EXTRACTED RECORDS: Begin
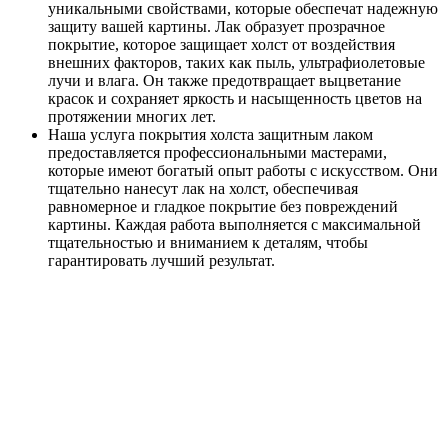
уникальными свойствами, которые обеспечат надежную
защиту вашей картины. Лак образует прозрачное
покрытие, которое защищает холст от воздействия
внешних факторов, таких как пыль, ультрафиолетовые
лучи и влага. Он также предотвращает выцветание
красок и сохраняет яркость и насыщенность цветов на
протяжении многих лет.
Наша услуга покрытия холста защитным лаком
предоставляется профессиональными мастерами,
которые имеют богатый опыт работы с искусством. Они
тщательно нанесут лак на холст, обеспечивая
равномерное и гладкое покрытие без повреждений
картины. Каждая работа выполняется с максимальной
тщательностью и вниманием к деталям, чтобы
гарантировать лучший результат.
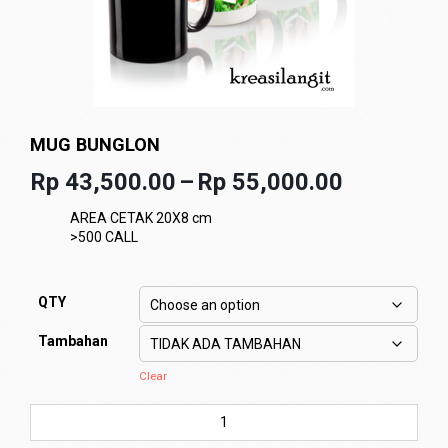
MUG BUNGLON
Rp
43,500.00
–
Rp
55,000.00
AREA CETAK 20X8 cm
>500 CALL
QTY
Tambahan
Clear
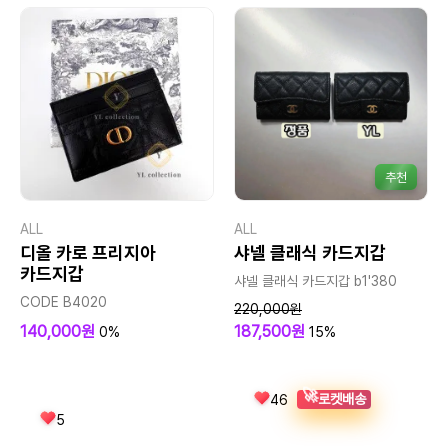
추천
ALL
ALL
디올 카로 프리지아
샤넬 클래식 카드지갑
카드지갑
샤넬 클래식 카드지갑 b1'380
CODE B4020
220,000원
140,000원
187,500원
0%
15%
🚀
로켓배송
46
5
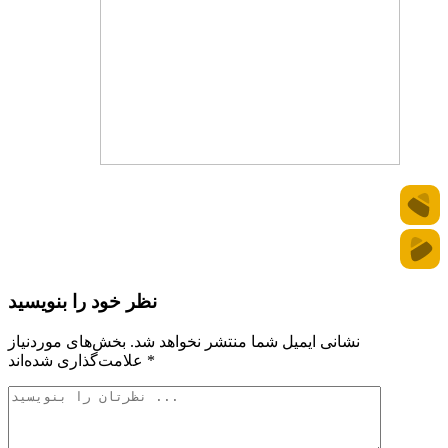
نظر خود را بنویسید
نشانی ایمیل شما منتشر نخواهد شد.
بخش‌های موردنیاز
*
علامت‌گذاری شده‌اند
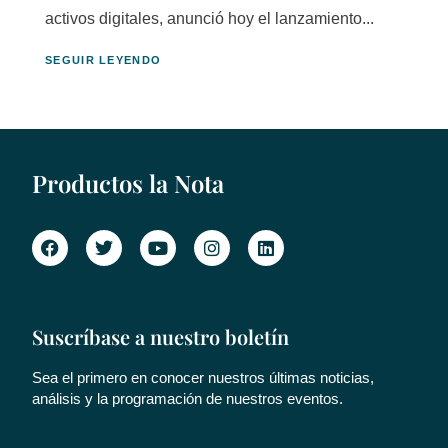
activos digitales, anunció hoy el lanzamiento...
SEGUIR LEYENDO
Productos la Nota
Suscríbase a nuestro boletín
Sea el primero en conocer nuestros últimas noticias,
análisis y la programación de nuestros eventos.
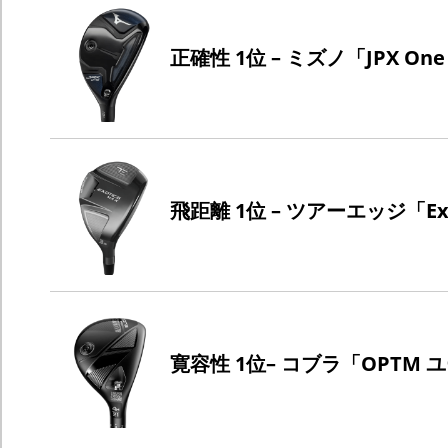
正確性 1位 – ミズノ「JPX O
飛距離 1位 – ツアーエッジ「Ex
寛容性 1位– コブラ「OPTM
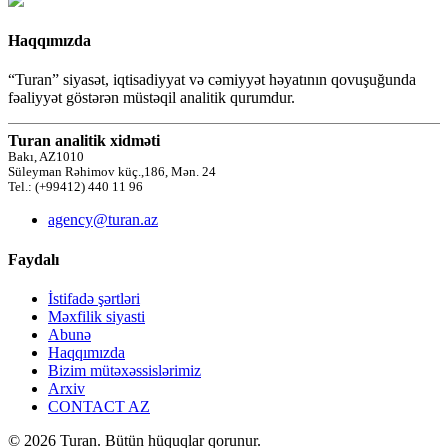
Haqqımızda
“Turan” siyasət, iqtisadiyyat və cəmiyyət həyatının qovuşuğunda
fəaliyyət göstərən müstəqil analitik qurumdur.
Turan analitik xidməti
Bakı, AZ1010
Süleyman Rəhimov küç.,186, Mən. 24
Tel.: (+99412) 440 11 96
agency@turan.az
Faydalı
İstifadə şərtləri
Məxfilik siyasti
Abunə
Haqqımızda
Bizim mütəxəssislərimiz
Arxiv
CONTACT AZ
© 2026 Turan. Bütün hüquqlar qorunur.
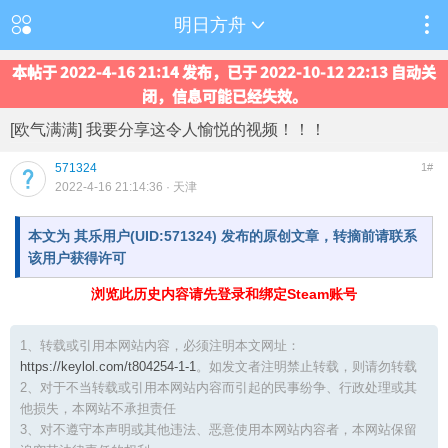
明日方舟
本帖于 2022-4-16 21:14 发布，已于 2022-10-12 22:13 自动关
闭，信息可能已经失效。
[欧气满满] 我要分享这令人愉悦的视频！！！
571324
1#
2022-4-16 21:14:36
· 天津
本文为 其乐用户(UID:571324) 发布的原创文章，转摘前请联系
该用户获得许可
浏览此历史内容请先登录和绑定Steam账号
1、转载或引用本网站内容，必须注明本文网址：
https://keylol.com/t804254-1-1
。如发文者注明禁止转载，则请勿转载
2、对于不当转载或引用本网站内容而引起的民事纷争、行政处理或其
他损失，本网站不承担责任
3、对不遵守本声明或其他违法、恶意使用本网站内容者，本网站保留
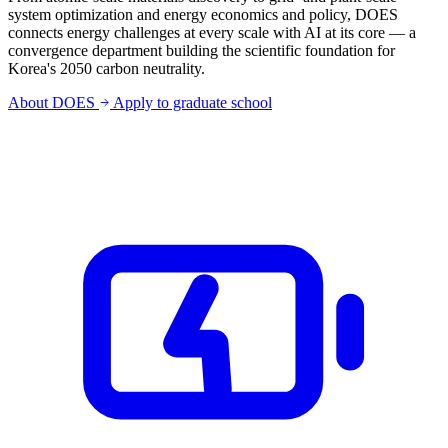
system optimization and energy economics and policy, DOES
connects energy challenges at every scale with AI at its core — a
convergence department building the scientific foundation for
Korea's 2050 carbon neutrality.
About DOES
Apply to graduate school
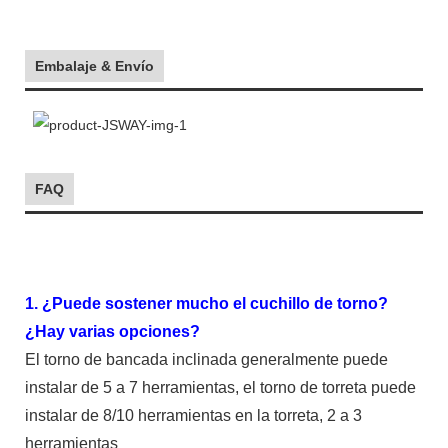
Embalaje & Envío
FAQ
1. ¿Puede sostener mucho el cuchillo de torno?
¿Hay varias opciones?
El torno de bancada inclinada generalmente puede
instalar de 5 a 7 herramientas, el torno de torreta puede
instalar de 8/10 herramientas en la torreta, 2 a 3
herramientas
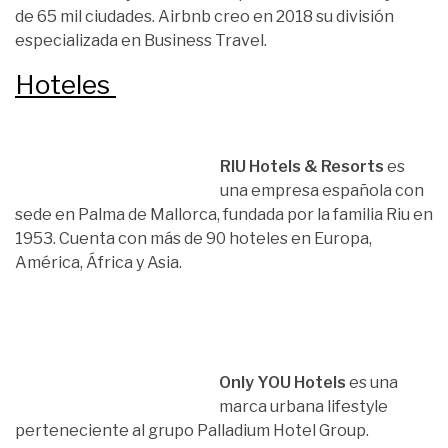
de 65 mil ciudades. Airbnb creo en 2018 su división
especializada en Business Travel.
Hoteles
RIU Hotels & Resorts
es
una empresa española con
sede en Palma de Mallorca, fundada por la familia Riu en
1953. Cuenta con más de 90 hoteles en Europa,
América, África y Asia.
Only YOU Hotels
es una
marca urbana lifestyle
perteneciente al grupo Palladium Hotel Group.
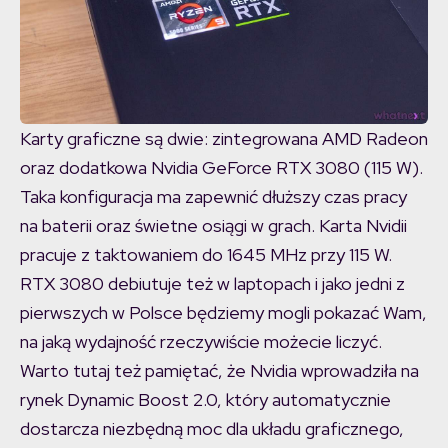
Karty graficzne są dwie: zintegrowana AMD Radeon
oraz dodatkowa Nvidia GeForce RTX 3080 (115 W).
Taka konfiguracja ma zapewnić dłuższy czas pracy
na baterii oraz świetne osiągi w grach. Karta Nvidii
pracuje z taktowaniem do 1645 MHz przy 115 W.
RTX 3080 debiutuje też w laptopach i jako jedni z
pierwszych w Polsce będziemy mogli pokazać Wam,
na jaką wydajność rzeczywiście możecie liczyć.
Warto tutaj też pamiętać, że Nvidia wprowadziła na
rynek Dynamic Boost 2.0, który automatycznie
dostarcza niezbędną moc dla układu graficznego,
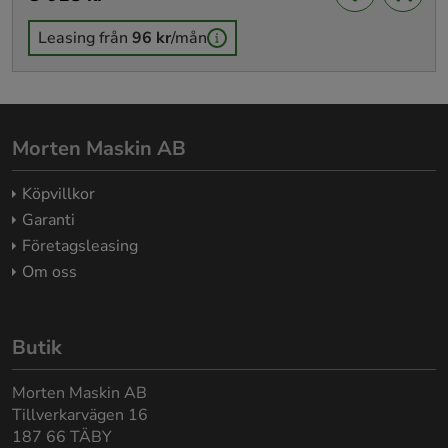
Leasing från
96 kr
/mån
Morten Maskin AB
Köpvillkor
Garanti
Företagsleasing
Om oss
Butik
Morten Maskin AB
Tillverkarvägen 16
187 66 TÄBY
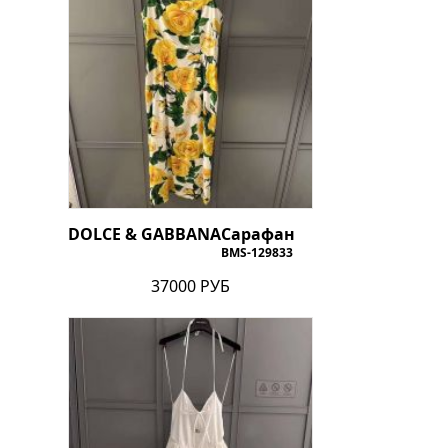
DOLCE & GABBANA
Сарафан
BMS-129833
37000 РУБ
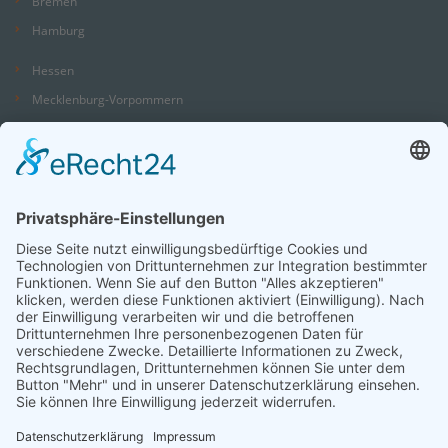
Bremen
Hamburg
Hessen
Mecklenburg-Vorpommern
Niedersachsen
Nordrhein-Westfalen
Rheinland-Pfalz
Saarland
Sachsen
Sachsen-Anhalt
Schleswig-Holstein
Thüringen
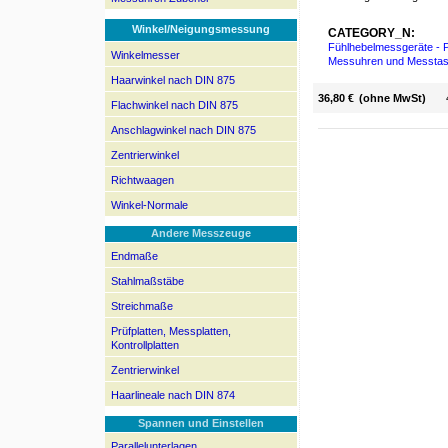
Winkel/Neigungsmessung
CATEGORY_N:
Fühlhebelmessgeräte - P
Winkelmesser
Messuhren und Messtas
Haarwinkel nach DIN 875
36,80 €
(ohne MwSt)
Flachwinkel nach DIN 875
Anschlagwinkel nach DIN 875
Zentrierwinkel
Richtwaagen
Winkel-Normale
Andere Messzeuge
Endmaße
Stahlmaßstäbe
Streichmaße
Prüfplatten, Messplatten,
Kontrollplatten
Zentrierwinkel
Haarlineale nach DIN 874
Spannen und Einstellen
Parallelunterlagen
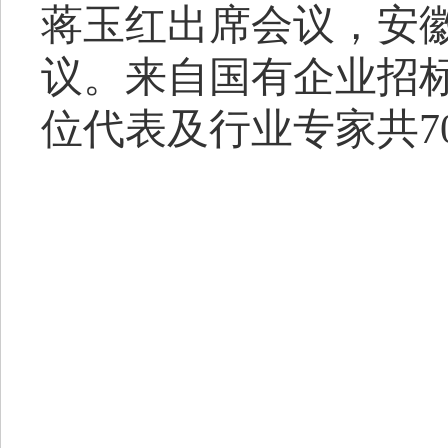
蒋玉红出席会议，
安
议。来自国有企业招
位代表及行业专家共
7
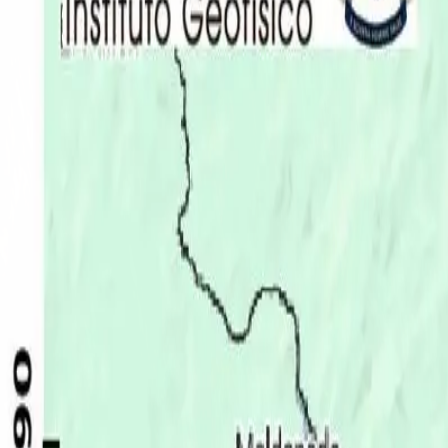
Últimas Noticias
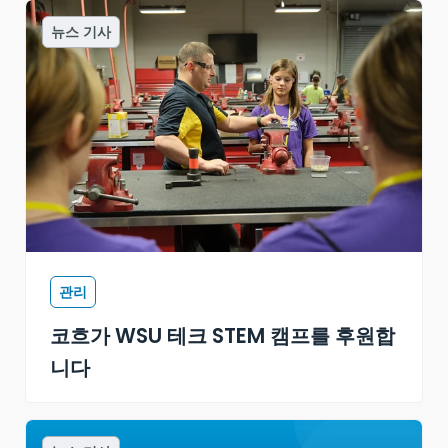
뉴스 기사
관리
코흐가 WSU 테크 STEM 캠프를 후원합
니다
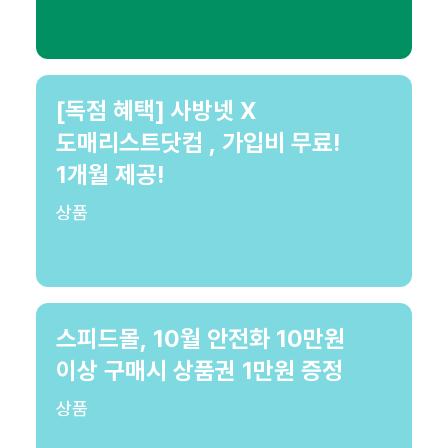
[독점 혜택] 사방넷 X
도매리스트닷컴 , 가입비 무료!
1개월 제공!
상품
스피드몰, 10월 안전화 10만원
이상 구매시 상품권 1만원 증정
상품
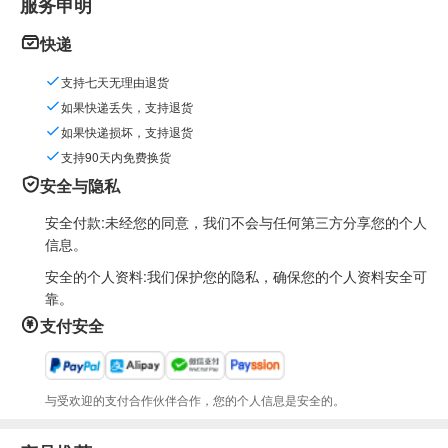
服务申明
快递
支持七天无理由退货
如果快递丢失，支持退货
如果快递损坏，支持退货
支持90天内免费换货
安全与隐私
安全付款:未经您的同意，我们不会与任何第三方分享您的个人
信息。
安全的个人资料:我们保护您的隐私，确保您的个人资料安全可
靠。
支付安全
与受欢迎的支付合作伙伴合作，您的个人信息是安全的。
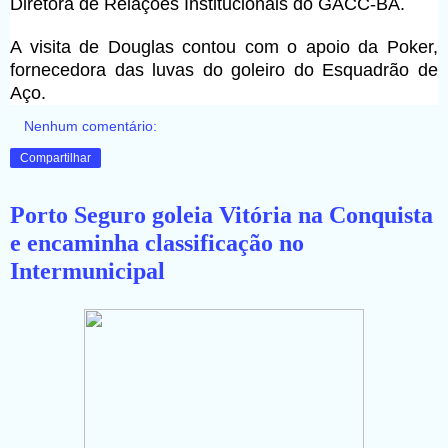
Diretora de Relações Institucionais do GACC-BA.
A visita de Douglas contou com o apoio da Poker,
fornecedora das luvas do goleiro do Esquadrão de
Aço.
Nenhum comentário:
Compartilhar
Porto Seguro goleia Vitória na Conquista
e encaminha classificação no
Intermunicipal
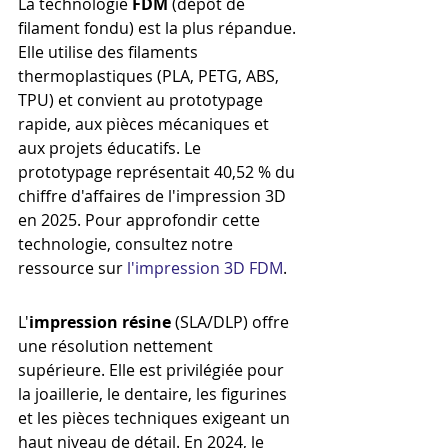
La technologie 
FDM
 (dépôt de 
filament fondu) est la plus répandue. 
Elle utilise des filaments 
thermoplastiques (PLA, PETG, ABS, 
TPU) et convient au prototypage 
rapide, aux pièces mécaniques et 
aux projets éducatifs. Le 
prototypage représentait 40,52 % du 
chiffre d'affaires de l'impression 3D 
en 2025. Pour approfondir cette 
technologie, consultez notre 
ressource sur 
l'impression 3D FDM
.
L'
impression résine
 (SLA/DLP) offre 
une résolution nettement 
supérieure. Elle est privilégiée pour 
la joaillerie, le dentaire, les figurines 
et les pièces techniques exigeant un 
haut niveau de détail. En 2024, le 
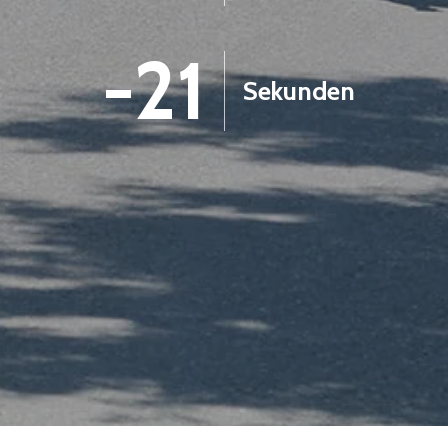
-22
Sekunden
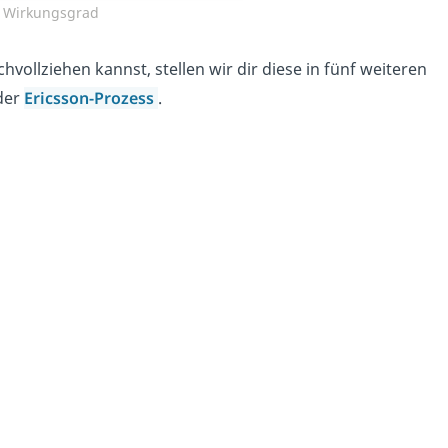
 Wirkungsgrad
vollziehen kannst, stellen wir dir diese in fünf weiteren
der
Ericsson-Prozess
.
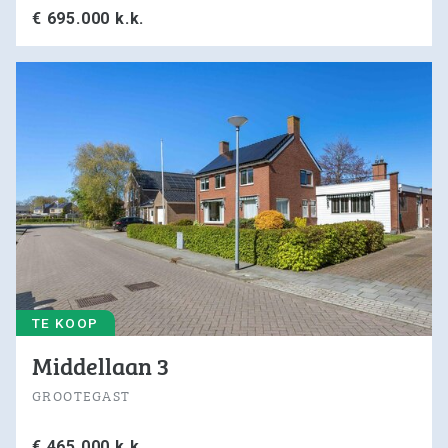
€ 695.000 k.k.
TE KOOP
Middellaan 3
GROOTEGAST
€ 465.000 k.k.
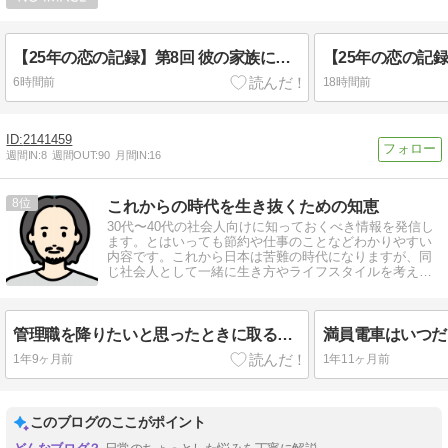
【25年の恋の記録】第8回 彼の家族に嫉妬していたと思っていた私が、本当に失っていたもの
6時間前
18時間前
2141459
週間IN:
8
週間OUT:
90
月間IN:
16
8
これからの時代を生き抜くための知恵
30代〜40代の社会人向けに知っておくべき情報を発信し
ます。とはいっても節約や仕事のことなどわかりやすい
内容です。これから日本は苦難の時代になりますが、同
じ社会人として一緒に生き方やライフスタイルを考えて
いきましょう。
管理職を降りたいと思ったときに取るべき行動
1年9ヶ月前
1年11ヶ月前
このブログのここがポイント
EXTRACTED RECORDS: End
INSTRUCTIONS TO FOLLOW: Reproduce the text of the data between the line containing "MUG BUNGLON" and the line containing "Bütün hüquqlar qorunur.", inclusive, character for character. Leave out the picture markers.

RESULT BELOW:
MUG BUNGLON
Rp
43,500.00
–
Rp
55,000.00
AREA CETAK 20X8 cm
>500 CALL
QTY
Tambahan
Clear
추천
ALL
ALL
디올 카로 프리지아
샤넬 클래식 카드지갑
카드지갑
샤넬 클래식 카드지갑 b1'380
CODE B4020
220,000원
140,000원
187,500원
0%
15%
🚀
로켓배송
46
5
نظر خود را بنویسید
نشانی ایمیل شما منتشر نخواهد شد.
بخش‌های موردنیاز
*
علامت‌گذاری شده‌اند
activos digitales, anunció hoy el lanzamiento...
SEGUIR LEYENDO
Productos la Nota
Suscríbase a nuestro boletín
Sea el primero en conocer nuestros últimas noticias,
análisis y la programación de nuestros eventos.
正確性 1位 – ミズノ「JPX O
飛距離 1位 – ツアーエッジ「Ex
寛容性 1位– コブラ「OPTM
Haqqımızda
“Turan” siyasət, iqtisadiyyat və cəmiyyət həyatının qovuşuğunda
fəaliyyət göstərən müstəqil analitik qurumdur.
Turan analitik xidməti
Bakı, AZ1010
Süleyman Rəhimov küç.,186, Mən. 24
Tel.: (+99412) 440 11 96
agency@turan.az
Faydalı
İstifadə şərtləri
Məxfilik siyasti
Abunə
Haqqımızda
Bizim mütəxəssislərimiz
Arxiv
CONTACT AZ
© 2026 Turan. Bütün hüquqlar qorunur.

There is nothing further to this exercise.